Several guest speakers gave presentations to the members in attendance. The speakers included: former Navy Hospital Corpsman Dr. Catherine Warren, who revealed her struggles as a young, single mother in the military; Mrs. Katherine Alexandrou, who emphasized the importance of recognizing that “as the Sailor serves, so does the family”; retired Navy Capt. Mr. Christopher Staeheli, who discussed operational stress control; as well as Mr. Mario Campa, who spoke about strengthening families, and multiple others.
 
“There’s been a lot of really great information shared,” said Reserve Gunner’s Mate 2nd Class Shawn Carrier, who was mobilized for a year to the naval shipyards in Portsmouth, Virginia during the pandemic. “Every deployment is going to affect service members and their families in some way, so, this program gave us the opportunity to interact with others who’ve had similar experiences. By sharing stories of what each of us has experienced and learning how to overcome obstacles, we gain a sense that it’s going to be okay. The Navy has resources available to help us and we’re all here for each other.”
 
Reserve Hospital Corpsman 1st Class Alyscia Watson-Key, who mobilized for 11 months to Guantanamo Bay, Cuba, shared her excitement in having the opportunity to access all of the resources available as well as to spend time with her husband over the weekend in New Orleans.
 
“I’m definitely excited about going out in town and experiencing the culture of New Orleans,” said Watson-Key. “The event has been very interactive.
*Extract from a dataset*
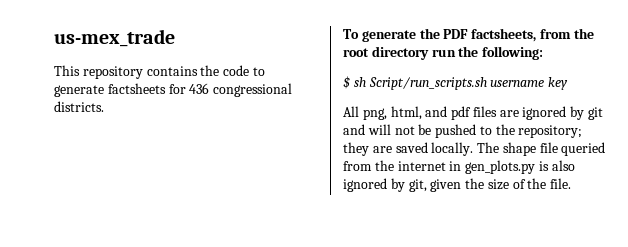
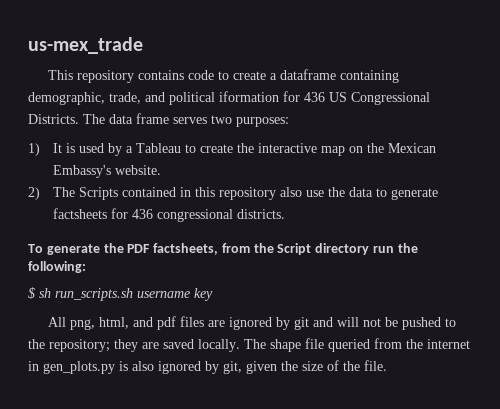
[200,65,250,76] the code -> [187,69,399,83] [28,91,430,105] [28,113,289,127] [28,143,436,156] [52,165,161,178] [28,187,373,200] code to create a dataframe containing demographic, trade, and political iformation for 436 US Congressional Districts. The data frame serves two purposes: // 1) It is used by a Tableau to create the interactive map on the Mexican Embassy's website. // 2) The Scripts contained in this repository also use the data
[343,48,369,57] root -> [277,243,312,255] Script
[368,77,487,90] Script/run_scripts.sh -> [55,288,133,301] run_scripts.sh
Everybody has been very friendly and willing to help, and it’s really great to have that support system. When we leave here, we’re going to have phone numbers and email addresses, and the ability to reach out to people who can assist along the way. We’re all going through something and although it may be different, it’s the same in a lot of ways.”   
 
The three-day workshop concluded as the returning warriors and their guests in attendance were treated to breakfast and inspirational words from Reserve Navy Chaplain Lt. Cmdr. Elias Paulk, assigned as the supervisory chaplain for Commander, Naval Surface Forces Atlantic.
 
Paulk spoke about spiritual toughness and likened it to the process of forging a steel sword, explaining that it is the heat and hammer that shape and strengthen it.
 
“Toughness is the ability to take a hit and keep going, tapping all of the sources of strength and resilience,” said Paulk. “Spiritual toughness is the ability to adhere to beliefs, principles, and values needed to persevere and prevail.”